>>>>> "Raymond" == Raymond Toy <toy.raymond at gmail.com> writes:
Raymond> Just a note that jacobi_sn has some numerical issues for complex
Raymond> arguments. I'm not sure why.
Raymond> For example, with fpprec = 25,
Raymond> jacobi_sn(1b0+%i*1b0, .7b0) ->
Raymond> 3.522523469224944528936666b-1 %i + 1.134045971912365284394387b0
Raymond> This uses the new implementation using AGM. The old version using
Raymond> Landen's descending transformation produces:
Some further experiments indicate that AGM works fine for real
arguments. It just loses accuracy for complex arguments, and quite a
few digits are lost. The descending Landen transform for sn appears
to work fine for both real and complex arguments.

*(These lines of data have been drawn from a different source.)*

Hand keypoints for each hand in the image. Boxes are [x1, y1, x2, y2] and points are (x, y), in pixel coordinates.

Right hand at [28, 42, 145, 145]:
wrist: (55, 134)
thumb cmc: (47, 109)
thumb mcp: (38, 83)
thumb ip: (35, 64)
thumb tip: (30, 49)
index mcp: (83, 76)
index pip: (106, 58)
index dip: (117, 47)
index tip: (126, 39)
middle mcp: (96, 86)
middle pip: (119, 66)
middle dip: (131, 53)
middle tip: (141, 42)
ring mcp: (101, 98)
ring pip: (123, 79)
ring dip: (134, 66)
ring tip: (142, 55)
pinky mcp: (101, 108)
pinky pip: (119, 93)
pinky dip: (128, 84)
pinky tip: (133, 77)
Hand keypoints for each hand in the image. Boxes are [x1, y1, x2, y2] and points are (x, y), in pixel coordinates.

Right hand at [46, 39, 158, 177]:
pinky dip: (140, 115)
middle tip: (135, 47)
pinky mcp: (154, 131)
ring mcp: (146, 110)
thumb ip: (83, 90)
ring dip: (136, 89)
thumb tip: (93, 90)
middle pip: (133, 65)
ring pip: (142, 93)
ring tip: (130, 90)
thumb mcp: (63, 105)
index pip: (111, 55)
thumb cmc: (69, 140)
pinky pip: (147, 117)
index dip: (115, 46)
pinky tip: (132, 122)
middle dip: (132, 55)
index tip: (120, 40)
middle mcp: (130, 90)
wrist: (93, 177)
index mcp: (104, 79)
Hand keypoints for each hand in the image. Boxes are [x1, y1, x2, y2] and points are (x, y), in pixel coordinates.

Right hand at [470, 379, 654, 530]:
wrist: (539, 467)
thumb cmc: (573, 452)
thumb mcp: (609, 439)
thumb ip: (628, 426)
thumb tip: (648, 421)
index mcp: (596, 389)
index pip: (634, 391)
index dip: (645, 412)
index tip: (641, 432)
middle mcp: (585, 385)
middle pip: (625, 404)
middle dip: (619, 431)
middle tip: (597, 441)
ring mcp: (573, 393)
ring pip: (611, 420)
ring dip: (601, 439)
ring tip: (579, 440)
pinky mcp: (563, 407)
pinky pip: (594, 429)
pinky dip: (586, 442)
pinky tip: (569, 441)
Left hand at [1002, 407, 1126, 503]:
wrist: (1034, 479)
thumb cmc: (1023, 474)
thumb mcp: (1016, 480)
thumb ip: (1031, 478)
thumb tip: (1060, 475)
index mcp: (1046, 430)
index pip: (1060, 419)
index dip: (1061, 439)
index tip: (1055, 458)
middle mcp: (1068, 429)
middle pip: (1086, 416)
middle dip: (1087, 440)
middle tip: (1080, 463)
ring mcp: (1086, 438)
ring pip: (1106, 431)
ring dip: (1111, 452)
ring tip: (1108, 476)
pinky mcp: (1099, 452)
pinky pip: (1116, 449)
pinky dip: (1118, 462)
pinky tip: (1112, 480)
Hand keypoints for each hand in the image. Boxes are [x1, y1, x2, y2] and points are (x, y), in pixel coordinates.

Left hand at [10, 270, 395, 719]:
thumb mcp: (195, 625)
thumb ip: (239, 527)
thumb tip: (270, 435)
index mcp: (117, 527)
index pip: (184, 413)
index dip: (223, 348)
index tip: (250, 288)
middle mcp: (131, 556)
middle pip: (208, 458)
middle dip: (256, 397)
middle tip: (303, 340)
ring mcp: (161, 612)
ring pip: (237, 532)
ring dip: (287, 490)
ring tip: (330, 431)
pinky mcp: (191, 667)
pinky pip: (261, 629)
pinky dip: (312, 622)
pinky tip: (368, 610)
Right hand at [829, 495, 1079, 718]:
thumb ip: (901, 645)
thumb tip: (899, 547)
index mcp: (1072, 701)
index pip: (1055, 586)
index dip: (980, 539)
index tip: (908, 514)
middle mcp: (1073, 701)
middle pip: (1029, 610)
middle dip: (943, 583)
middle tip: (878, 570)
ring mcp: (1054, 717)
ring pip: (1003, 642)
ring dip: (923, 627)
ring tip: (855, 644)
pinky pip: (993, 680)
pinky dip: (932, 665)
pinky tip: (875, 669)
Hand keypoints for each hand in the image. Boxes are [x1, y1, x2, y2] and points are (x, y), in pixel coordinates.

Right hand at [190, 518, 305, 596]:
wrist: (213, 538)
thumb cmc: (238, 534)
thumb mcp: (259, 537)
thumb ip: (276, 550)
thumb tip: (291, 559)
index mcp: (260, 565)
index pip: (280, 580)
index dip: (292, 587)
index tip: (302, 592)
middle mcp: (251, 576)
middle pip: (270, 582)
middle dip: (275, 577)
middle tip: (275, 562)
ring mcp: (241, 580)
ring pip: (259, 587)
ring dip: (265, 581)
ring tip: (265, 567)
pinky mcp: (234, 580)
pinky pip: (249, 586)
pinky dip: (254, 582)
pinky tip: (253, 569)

But the ascending and descending Landen transformations (A&S 16.14,
16.12) don't work very well for cn and dn when the argument gets
larger than 10 or 100, so we can't use that.
I did some further experiments. We can compute dn from sn using dn =
sqrt(1-m*sn) (A&S 16.9.5). For real arguments, there's no ambiguity
with sqrt since dn >= 0. Not sure about complex values, but simple
experiments indicate that it also works for complex values.
Finally, we need cn. This can be obtained from the ascending Landen
transformation since it only involves dn, which we've already
computed.
I think I need to do some more experiments, but this seems to be a
reasonable approach to get accurate values for the Jacobian elliptic
functions.
I'm kind of curious why AGM doesn't seem to produce very accurate
results for complex arguments. Is it a bug in Maxima's implementation
of the trig functions? Something inherent in AGM? Something else?
Ray